歌德的巨著《威廉·迈斯特》里有一个名叫“放弃社”的组织,凡是加入该社的成员要做到永远不去想过去和未来。如果真能做到这条规则,那当然再好不过来。可是,只有人的双手和眼睛被某件事情占据的时候他才能遵守这条规则。治疗烦闷真正有效的方法应该是感情和行动。相反,如果一个人无所用心,那些让他害怕或者感到遗憾的事情很快就会出现在他的脑海。思考并非时时刻刻都是一种健康的活动。通常人们思考的结果都只是在原地打转,没有前进。所以伟大的卢梭曾写道:“沉思的人是堕落的动物。”
而如果我们有必须去做的事情,那我们就不用苦思冥想。所以我们差不多每人都有一个职业,这是一件幸运的事。正业以外的小营生能驱走正业带给我们的疲劳,可我们往往缺少这样的小营生。妇女手里常有编织或刺绣的活儿,这使得她们的眼睛总在注视某一实在的目标,因此过去或未来的形象只是像闪电一样在她们脑海中一闪而过,这一点让我很羡慕。因为男人们聚首时无事可做,像苍蝇被关在瓶子里一样,嗡嗡地叫,消磨时间。
我认为,健康的人害怕失眠的原因是睡之前想象力过于活跃,却找不到实在的思考对象。某人十点就上床睡觉了,但一直在床上翻来覆去,直到半夜还没有睡着。而如果同一个人同一时段待在剧场里,他会完全忘记自身的存在。

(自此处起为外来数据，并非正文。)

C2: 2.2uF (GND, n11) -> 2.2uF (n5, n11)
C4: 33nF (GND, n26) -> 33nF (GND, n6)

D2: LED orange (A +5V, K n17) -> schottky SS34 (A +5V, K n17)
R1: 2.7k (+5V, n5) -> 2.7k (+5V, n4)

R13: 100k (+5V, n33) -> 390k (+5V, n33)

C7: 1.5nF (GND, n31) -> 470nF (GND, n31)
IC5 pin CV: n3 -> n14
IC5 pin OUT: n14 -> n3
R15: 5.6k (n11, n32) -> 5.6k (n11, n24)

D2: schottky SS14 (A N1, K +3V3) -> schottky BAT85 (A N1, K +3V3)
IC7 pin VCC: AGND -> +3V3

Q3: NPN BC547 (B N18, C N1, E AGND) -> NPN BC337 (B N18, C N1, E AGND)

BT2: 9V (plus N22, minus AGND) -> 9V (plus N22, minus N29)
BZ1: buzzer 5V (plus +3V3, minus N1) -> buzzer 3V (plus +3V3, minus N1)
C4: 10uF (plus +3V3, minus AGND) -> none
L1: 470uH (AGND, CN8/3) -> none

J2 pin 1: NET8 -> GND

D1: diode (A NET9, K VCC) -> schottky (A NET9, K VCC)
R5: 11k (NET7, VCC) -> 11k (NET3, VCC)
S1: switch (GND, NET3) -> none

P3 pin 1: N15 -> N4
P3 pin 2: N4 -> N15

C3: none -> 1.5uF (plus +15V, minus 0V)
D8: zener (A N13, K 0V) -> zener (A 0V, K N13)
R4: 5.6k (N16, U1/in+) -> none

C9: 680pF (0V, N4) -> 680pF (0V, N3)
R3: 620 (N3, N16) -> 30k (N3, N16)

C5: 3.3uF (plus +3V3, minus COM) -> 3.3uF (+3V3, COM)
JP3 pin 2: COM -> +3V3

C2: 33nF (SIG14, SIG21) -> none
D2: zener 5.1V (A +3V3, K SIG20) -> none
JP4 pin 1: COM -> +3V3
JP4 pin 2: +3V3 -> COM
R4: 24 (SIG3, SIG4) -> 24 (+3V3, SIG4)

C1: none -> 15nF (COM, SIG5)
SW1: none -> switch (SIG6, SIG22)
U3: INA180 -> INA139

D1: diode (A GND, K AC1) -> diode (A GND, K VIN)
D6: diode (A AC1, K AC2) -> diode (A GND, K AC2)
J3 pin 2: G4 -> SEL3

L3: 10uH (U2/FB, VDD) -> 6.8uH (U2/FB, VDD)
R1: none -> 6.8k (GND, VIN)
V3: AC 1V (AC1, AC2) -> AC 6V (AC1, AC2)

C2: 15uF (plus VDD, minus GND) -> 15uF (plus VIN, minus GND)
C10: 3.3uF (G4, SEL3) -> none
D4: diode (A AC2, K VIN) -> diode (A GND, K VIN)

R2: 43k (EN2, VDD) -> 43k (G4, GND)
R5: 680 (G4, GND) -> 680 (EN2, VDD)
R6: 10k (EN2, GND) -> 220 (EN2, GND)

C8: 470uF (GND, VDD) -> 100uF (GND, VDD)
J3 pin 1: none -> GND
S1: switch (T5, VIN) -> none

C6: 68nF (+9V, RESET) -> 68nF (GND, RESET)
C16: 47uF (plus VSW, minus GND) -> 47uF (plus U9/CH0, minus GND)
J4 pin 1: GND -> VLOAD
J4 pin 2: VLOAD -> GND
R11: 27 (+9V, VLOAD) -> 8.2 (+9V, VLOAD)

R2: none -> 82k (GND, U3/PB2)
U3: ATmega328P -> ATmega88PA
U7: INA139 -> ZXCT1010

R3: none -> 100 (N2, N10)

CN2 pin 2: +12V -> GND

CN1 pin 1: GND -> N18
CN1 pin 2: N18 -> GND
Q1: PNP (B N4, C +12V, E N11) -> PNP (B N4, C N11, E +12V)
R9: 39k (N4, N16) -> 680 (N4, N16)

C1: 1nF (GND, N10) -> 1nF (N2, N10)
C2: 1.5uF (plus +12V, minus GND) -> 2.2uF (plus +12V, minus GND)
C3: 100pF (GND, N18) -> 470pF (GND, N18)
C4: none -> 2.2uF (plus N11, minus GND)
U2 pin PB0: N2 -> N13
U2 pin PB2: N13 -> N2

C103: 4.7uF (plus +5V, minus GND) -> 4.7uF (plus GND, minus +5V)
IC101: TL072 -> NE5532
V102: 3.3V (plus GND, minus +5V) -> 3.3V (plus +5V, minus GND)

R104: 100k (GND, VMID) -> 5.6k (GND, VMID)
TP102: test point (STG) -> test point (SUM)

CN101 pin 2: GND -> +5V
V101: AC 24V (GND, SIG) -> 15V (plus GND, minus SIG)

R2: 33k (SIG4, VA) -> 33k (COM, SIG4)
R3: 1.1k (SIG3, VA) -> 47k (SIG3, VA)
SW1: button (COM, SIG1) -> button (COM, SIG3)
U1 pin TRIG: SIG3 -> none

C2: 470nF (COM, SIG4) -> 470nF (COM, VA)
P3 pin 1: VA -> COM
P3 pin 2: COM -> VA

这些思考可以帮助我们理解为什么有钱的人喜欢用各种各样的活动填满他们的生活。他们为自己规定一千种义务、一千项工作,然后风风火火地去履行自己的职责。他们每天从音乐会赶到剧院,匆匆忙忙地拜访十来个人。有一些人天性好动,他们就会去打猎、打仗或探险;另一些人会去开汽车,急不可耐地等待乘飞机,就算前面是粉身碎骨也不怕。这些人总需要新的行动和新的感觉。他们不是要与自己交流谈话,而是要在这个世界上生活。就像乳齿象吞食整片树林一样,他们用眼睛吞食整个世界。实在没有办法的人宁愿选择去打架,甘心被打个鼻青脸肿,因为这样的活动能把他们引向眼前的现实,让他们感到幸福。战争可能也是医治烦闷的药方之一,这就能解释为什么那些往往在战争中最可能蒙受最大损失的人反而是那些最乐意接受战争的人——且不说他们最盼望发动战争。死亡往往会让无所事事的人感到害怕,而一旦投入紧急的行动,不管这个行动有多大危险,他们也不会有工夫想到死亡,因此,可以说战场必定是人们最少想到死亡的场所之一。一个人的生命越充实,就越不怕失去它,这是从上面的事实可以推出的一个悖论。